Monday, December 31, 2012

A beautiful person . . .

As promised, I've certainly not posted every day. Today, I am inspired to post and here is the quote I'll refer to:
“Sometimes people are beautiful.
Not in looks.
Not in what they say.
Just in what they are.” - Markus Zusak
Today, the world lost a beautiful person. My uncle, David Moore, passed away quietly after a long, difficult struggle with cancer. The cancer resided in his throat, which silenced this man, who had been a gifted preacher throughout his life. My Uncle Dave, as we called him, was always a quiet inspiration. Soft spoken, except occasionally when addressing his children, Uncle Dave had a subtle way of getting his message across.

If I were to list individuals who have been most instrumental in my spiritual formation, Uncle Dave would be on that list. I can remember spending time in his home during the summers, with my sisters and cousins. On Saturday evenings, we were to be quiet - this was when Uncle Dave would be doing final preparations for his sermon the next day. One evening, we had a particularly difficult time keeping quiet and when Uncle Dave raised his voice, one of my cousins, his daughter, responded "well, Dad, if you wouldn't wait until the last minute to write your sermons . . .", to which he replied, pointing to his temple, "I haven't waited until the last minute, I've had it in here all week."

I'm not sure why that interaction stuck in my head. It is likely something nobody else remembers, but I have used that story many times when teaching Sunday school classes or leading Bible studies. Preparation isn't just about the visible effort. Most of the time, the bulk of work in life is indeed done within the mind.

Uncle Dave was all about being a Christian during the time I knew him. Occasionally in his sermons, he would reveal a different Dave, one who had a bit of a wild side when he first met my grandparents, who would become his in-laws. He was a hard-worker who clearly loved his wife and his children deeply, with a dry sense of humor and a gentle smile. He probably never knew how much he influenced my life or the lives of the many he touched through his ministry and his being.

I'm a better person because I knew him. Rest in peace, Uncle Dave.

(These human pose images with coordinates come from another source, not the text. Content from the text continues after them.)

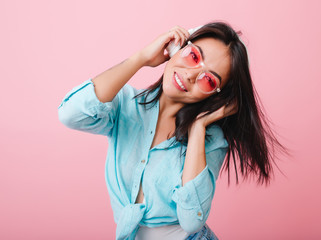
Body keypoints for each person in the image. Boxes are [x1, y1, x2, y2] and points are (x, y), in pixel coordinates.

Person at [58, 21, 289, 240]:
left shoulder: (211, 140)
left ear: (215, 95)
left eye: (208, 80)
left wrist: (198, 127)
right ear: (178, 47)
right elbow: (70, 114)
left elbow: (191, 221)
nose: (190, 75)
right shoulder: (125, 105)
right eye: (193, 56)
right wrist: (142, 58)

Tuesday, December 11, 2012

A new endeavor

My son recently started writing a blog and reading it has reminded me how much that end-of-day reflection can influence the outcomes for the following days. I decided to take on a personal challenge - to write in my blog more often. If you look back through this blog, you'll see how unlikely it is that I will achieve this, but I think I'll at least do it today.

My thought was that I could find inspiration in quotes and expound upon them. My desire would be to leave gems of wisdom for my children, since really nobody reads this blog (except you, Andrea, my friend!). At the same time, though, my hope is that I can turn what has become a new chapter in my life into an introspective period of personal growth.

The quote for today is this:
“Don’t let life discourage you; everyone who got where he is had to begin where he was.” - Richard L. Evans
 
I took a plunge - not the first one I've taken in my life - two months ago when I quit my full-time, fairly secure job in the pursuit of a career I have more control over. I started my own business and now am either at home taking care of home things, at home doing work for clients, or traveling for clients. I've never been one to let fear keep me from pursuing my dreams. Sometimes, this has left me scrambling to fix something I've messed up because of that pursuit, but every single time I have grown from the experience.

I chose this quote because I see life having way too much power over people. In today's instant-gratification atmosphere, people, especially young ones, tend to think they should be able to achieve their end goal first, without having to take the tiny steps that are required to get there.

When they do this, they are cheating themselves. First, it is very unlikely they will reach their end goal if they don't take the right paths to get there. Second, even if they do manage to achieve the end goal, maybe by luck or chance, maybe because of who they know, or because of some cosmic favor, they have missed out on the lessons along the way.

In my life, I have experienced many things that I wish I hadn't - Loss of loved ones, divorce, a child with cancer, personal addictions, personal shortcomings - but each of those events built a little piece of me. The experiences themselves were really a way to get to the end goal, disguised in disappointment, despair, and pain. As I experienced difficulty, my soul was shaped a little more like it needs to be to find and understand happiness. With each trial, both the journey and the closure gave new sight to my vision. If I had not experienced these things, I would not know how precious the good stuff is.

Today, my life is so joy-filled that I wonder sometimes when the next trial is coming. I'm not saying I have no worries. I worry a lot about my children, their emotional and physical health, and I also worry sometimes about my business and whether it will generate enough income to support my share of the family expenses. Yet in the midst of stressers such as these, nothing I encounter today is as bad as what I've already been through. Further, I know that if some huge catastrophe came along tomorrow, I will make it through, and I will find another piece of meaning in my life.

The first step to achieving whatever it is you want in life is to start where you are. Whatever life has dealt you thus far is in the past. Whatever life is about to toss your way is in the future. The only time that we have control over is this moment.

Begin where you are, remember where you've been, move towards where you want to be. And grow.